### PROBLEM REQUIREMENTS
Begin at the line containing "- Plug-and-play assets" in the data below and go on through the line containing "B2B and D2C", repeating each line exactly; include both ends and no other line.

### DATASET

------------------------

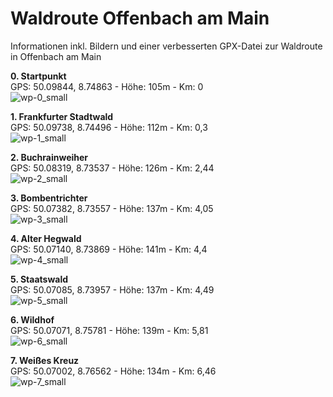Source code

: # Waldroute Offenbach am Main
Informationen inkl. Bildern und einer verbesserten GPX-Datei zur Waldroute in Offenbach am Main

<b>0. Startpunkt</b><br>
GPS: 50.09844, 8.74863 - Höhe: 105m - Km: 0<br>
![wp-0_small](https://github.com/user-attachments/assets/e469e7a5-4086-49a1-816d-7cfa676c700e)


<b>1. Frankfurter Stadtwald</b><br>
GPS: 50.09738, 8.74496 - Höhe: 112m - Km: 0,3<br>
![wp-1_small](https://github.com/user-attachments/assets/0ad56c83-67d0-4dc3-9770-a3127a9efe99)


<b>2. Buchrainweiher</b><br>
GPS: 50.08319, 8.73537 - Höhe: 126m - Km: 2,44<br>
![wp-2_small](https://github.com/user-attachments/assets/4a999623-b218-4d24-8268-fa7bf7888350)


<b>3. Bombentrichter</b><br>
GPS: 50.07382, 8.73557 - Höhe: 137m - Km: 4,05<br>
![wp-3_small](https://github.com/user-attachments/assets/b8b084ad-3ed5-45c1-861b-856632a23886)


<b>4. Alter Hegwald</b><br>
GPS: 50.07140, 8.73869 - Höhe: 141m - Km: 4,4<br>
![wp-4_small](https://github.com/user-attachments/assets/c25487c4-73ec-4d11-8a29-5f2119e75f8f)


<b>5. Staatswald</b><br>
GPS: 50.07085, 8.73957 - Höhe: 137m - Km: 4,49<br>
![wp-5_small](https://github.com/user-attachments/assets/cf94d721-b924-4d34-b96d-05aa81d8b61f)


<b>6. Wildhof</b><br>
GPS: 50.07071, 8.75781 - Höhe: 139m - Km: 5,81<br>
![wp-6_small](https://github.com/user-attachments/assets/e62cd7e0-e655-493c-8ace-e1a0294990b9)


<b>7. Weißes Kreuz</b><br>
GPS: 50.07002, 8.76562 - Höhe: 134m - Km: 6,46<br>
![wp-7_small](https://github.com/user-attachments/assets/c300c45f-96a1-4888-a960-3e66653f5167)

------------------------

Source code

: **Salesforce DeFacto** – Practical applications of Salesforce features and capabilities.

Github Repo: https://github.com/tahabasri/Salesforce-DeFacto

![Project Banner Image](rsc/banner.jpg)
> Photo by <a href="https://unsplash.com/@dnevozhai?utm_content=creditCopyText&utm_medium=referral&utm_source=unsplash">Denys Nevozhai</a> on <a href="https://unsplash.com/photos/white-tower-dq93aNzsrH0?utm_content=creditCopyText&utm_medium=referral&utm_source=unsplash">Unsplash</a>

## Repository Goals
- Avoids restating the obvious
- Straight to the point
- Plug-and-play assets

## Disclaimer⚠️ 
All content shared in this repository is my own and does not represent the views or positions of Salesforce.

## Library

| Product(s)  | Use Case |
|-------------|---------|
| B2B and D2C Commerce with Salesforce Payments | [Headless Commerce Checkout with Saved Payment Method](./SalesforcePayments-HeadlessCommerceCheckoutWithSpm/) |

------------------------

### TASK RESULT
- Plug-and-play assets

## Disclaimer⚠️ 
All content shared in this repository is my own and does not represent the views or positions of Salesforce.

## Library

| Product(s)  | Use Case |
|-------------|---------|
| B2B and D2C Commerce with Salesforce Payments | [Headless Commerce Checkout with Saved Payment Method](./SalesforcePayments-HeadlessCommerceCheckoutWithSpm/) |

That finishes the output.